(EXTRACTED DATA begins)

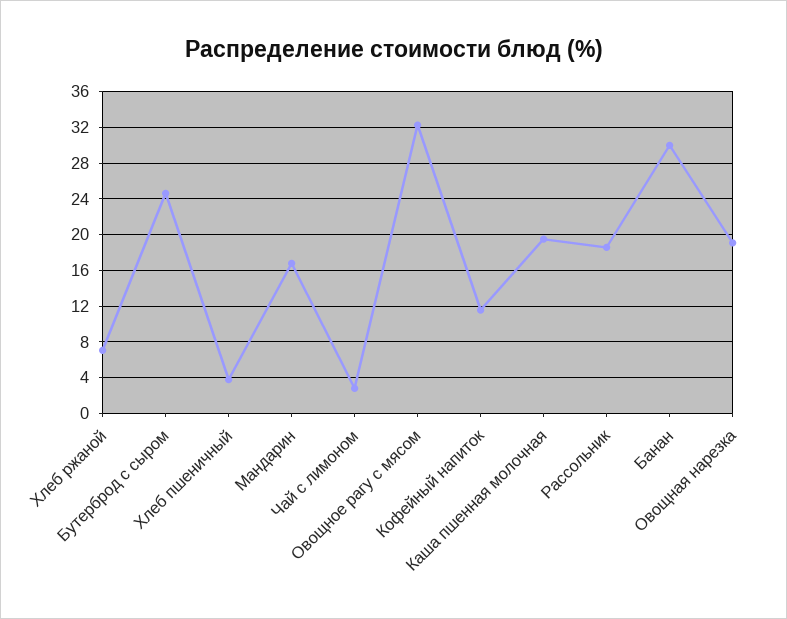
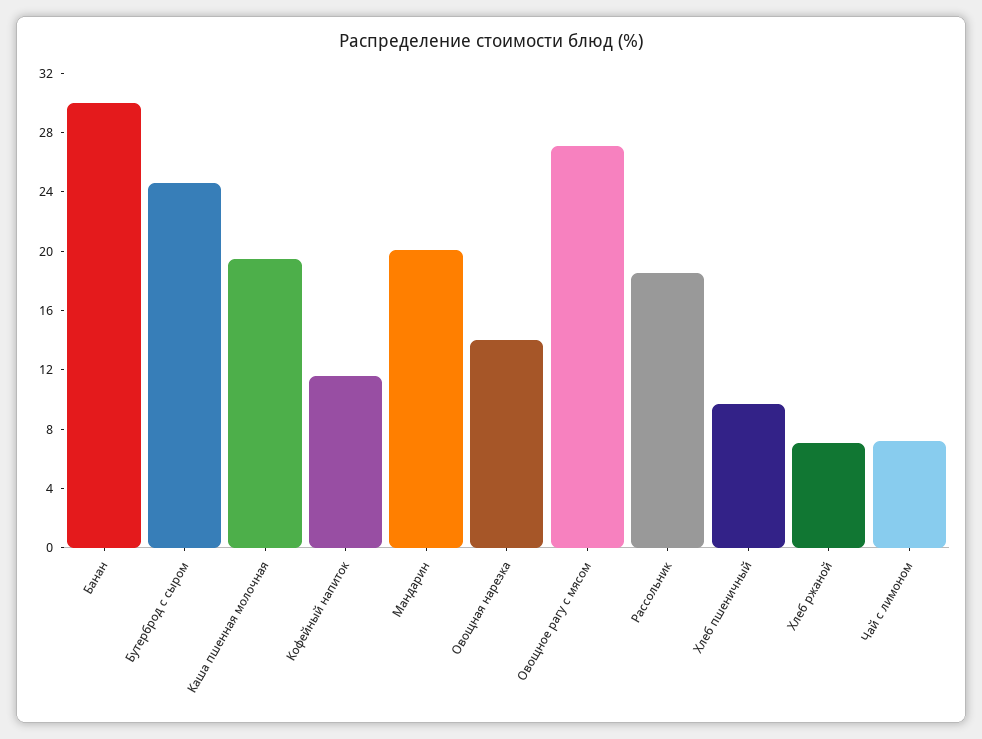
  {
    "Хлеб ржаной": 7,
    "Бутерброд с сыром": 25,
-   "Хлеб пшеничный": 4,
+   "Хлеб пшеничный": 10,
-   "Мандарин": 17,
+   "Мандарин": 20,
-   "Чай с лимоном": 3,
+   "Чай с лимоном": 7,
-   "Овощное рагу с мясом": 32,
+   "Овощное рагу с мясом": 27,
    "Кофейный напиток": 12,
    "Каша пшенная молочная": 20,
    "Рассольник": 19,
    "Банан": 30,
-   "Овощная нарезка": 19
+   "Овощная нарезка": 14
  }

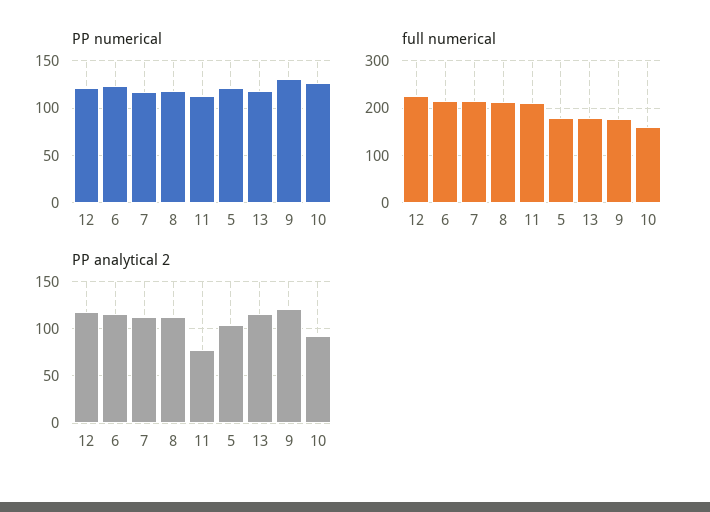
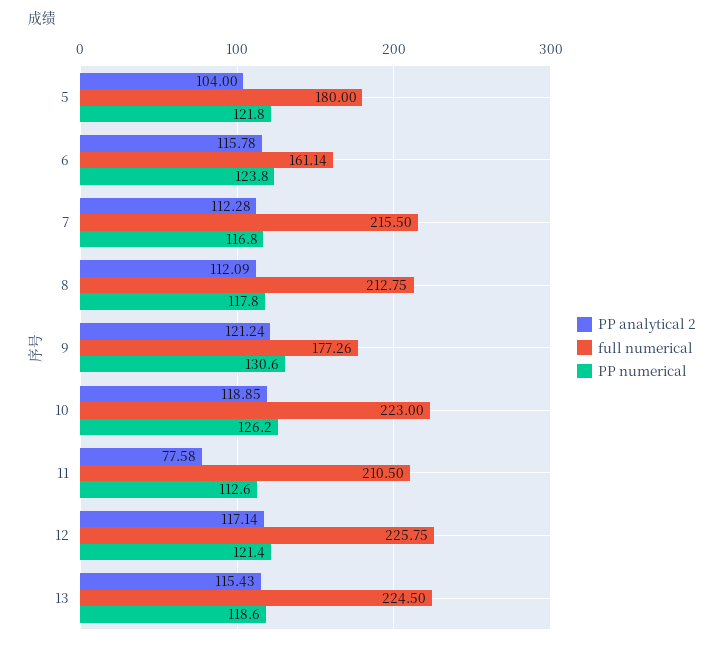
  {
    "PP numerical": {
      "12": 121.4,
      "6": 123.8,
      "7": 116.8,
      "8": 117.8,
      "11": 112.6,
      "5": 121.8,
      "13": 118.6,
      "9": 130.6,
      "10": 126.2
    },
    "full numerical": {
      "12": 225.75,
-     "6": 220,
+     "6": 161.14,
      "7": 215.5,
      "8": 212.75,
      "11": 210.5,
      "5": 180,
-     "13": 180,
+     "13": 224.5,
      "9": 177.26,
-     "10": 160
+     "10": 223
    },
    "PP analytical 2": {
      "12": 117.14,
      "6": 115.78,
      "7": 112.28,
      "8": 112.09,
      "11": 77.58,
      "5": 104,
      "13": 115.43,
      "9": 121.24,
-     "10": 90
+     "10": 118.85
    }
  }

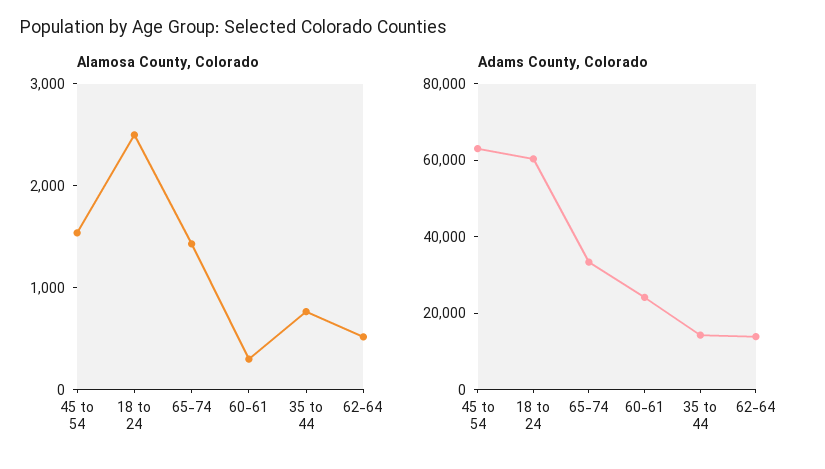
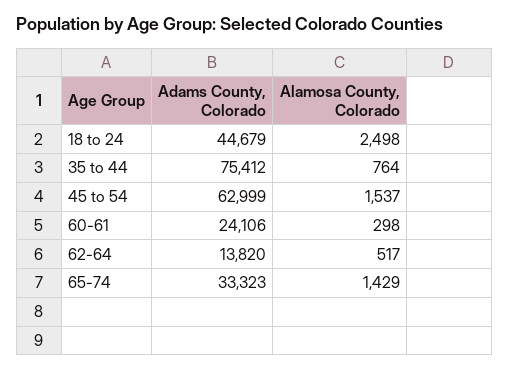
  {
    "Alamosa County, Colorado": {
      "45 to 54": 1537,
      "18 to 24": 2498,
      "65-74": 1429,
      "60-61": 298,
      "35 to 44": 764,
      "62-64": 517
    },
    "Adams County, Colorado": {
      "45 to 54": 62999,
-     "18 to 24": 60000,
+     "18 to 24": 44679,
      "65-74": 33323,
      "60-61": 24106,
-     "35 to 44": 15000,
+     "35 to 44": 75412,
      "62-64": 13820
    }
  }

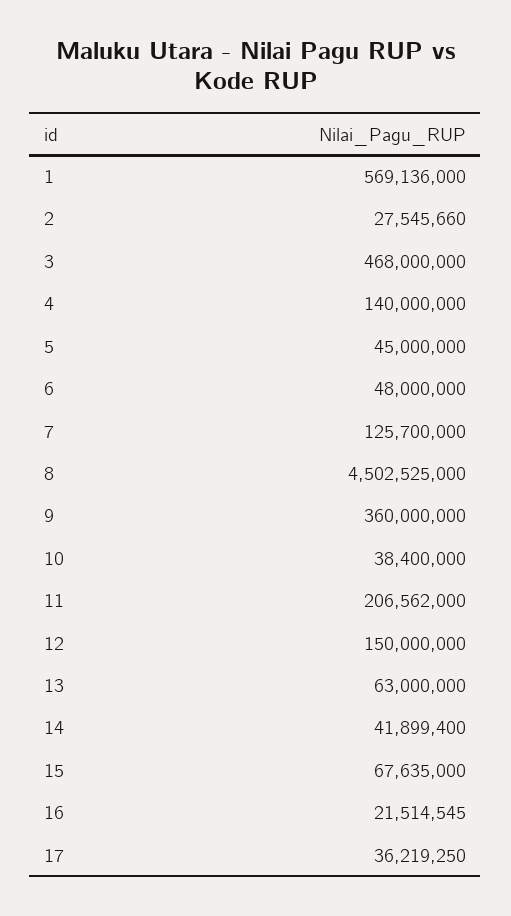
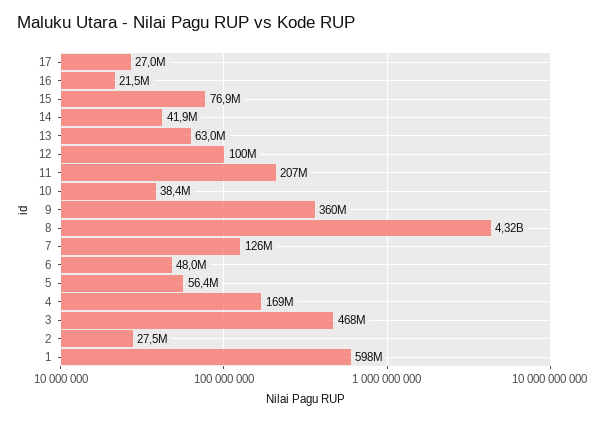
  {
-   "1": 569136000,
+   "1": 598000000,
    "2": 27545660,
    "3": 468000000,
-   "4": 140000000,
+   "4": 169000000,
-   "5": 45000000,
+   "5": 56400000,
    "6": 48000000,
    "7": 125700000,
-   "8": 4502525000,
+   "8": 4320000000,
    "9": 360000000,
    "10": 38400000,
    "11": 206562000,
-   "12": 150000000,
+   "12": 100000000,
    "13": 63000000,
    "14": 41899400,
-   "15": 67635000,
+   "15": 76900000,
    "16": 21514545,
-   "17": 36219250
+   "17": 27000000
  }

(EXTRACTED DATA ends)

ASSIGNMENT> Please print each of the records word for word, keeping the pictures out.

YOUR SOLUTION>
  {
    "Хлеб ржаной": 7,
    "Бутерброд с сыром": 25,
-   "Хлеб пшеничный": 4,
+   "Хлеб пшеничный": 10,
-   "Мандарин": 17,
+   "Мандарин": 20,
-   "Чай с лимоном": 3,
+   "Чай с лимоном": 7,
-   "Овощное рагу с мясом": 32,
+   "Овощное рагу с мясом": 27,
    "Кофейный напиток": 12,
    "Каша пшенная молочная": 20,
    "Рассольник": 19,
    "Банан": 30,
-   "Овощная нарезка": 19
+   "Овощная нарезка": 14
  }

  {
    "PP numerical": {
      "12": 121.4,
      "6": 123.8,
      "7": 116.8,
      "8": 117.8,
      "11": 112.6,
      "5": 121.8,
      "13": 118.6,
      "9": 130.6,
      "10": 126.2
    },
    "full numerical": {
      "12": 225.75,
-     "6": 220,
+     "6": 161.14,
      "7": 215.5,
      "8": 212.75,
      "11": 210.5,
      "5": 180,
-     "13": 180,
+     "13": 224.5,
      "9": 177.26,
-     "10": 160
+     "10": 223
    },
    "PP analytical 2": {
      "12": 117.14,
      "6": 115.78,
      "7": 112.28,
      "8": 112.09,
      "11": 77.58,
      "5": 104,
      "13": 115.43,
      "9": 121.24,
-     "10": 90
+     "10": 118.85
    }
  }

  {
    "Alamosa County, Colorado": {
      "45 to 54": 1537,
      "18 to 24": 2498,
      "65-74": 1429,
      "60-61": 298,
      "35 to 44": 764,
      "62-64": 517
    },
    "Adams County, Colorado": {
      "45 to 54": 62999,
-     "18 to 24": 60000,
+     "18 to 24": 44679,
      "65-74": 33323,
      "60-61": 24106,
-     "35 to 44": 15000,
+     "35 to 44": 75412,
      "62-64": 13820
    }
  }

  {
-   "1": 569136000,
+   "1": 598000000,
    "2": 27545660,
    "3": 468000000,
-   "4": 140000000,
+   "4": 169000000,
-   "5": 45000000,
+   "5": 56400000,
    "6": 48000000,
    "7": 125700000,
-   "8": 4502525000,
+   "8": 4320000000,
    "9": 360000000,
    "10": 38400000,
    "11": 206562000,
-   "12": 150000000,
+   "12": 100000000,
    "13": 63000000,
    "14": 41899400,
-   "15": 67635000,
+   "15": 76900000,
    "16": 21514545,
-   "17": 36219250
+   "17": 27000000
  }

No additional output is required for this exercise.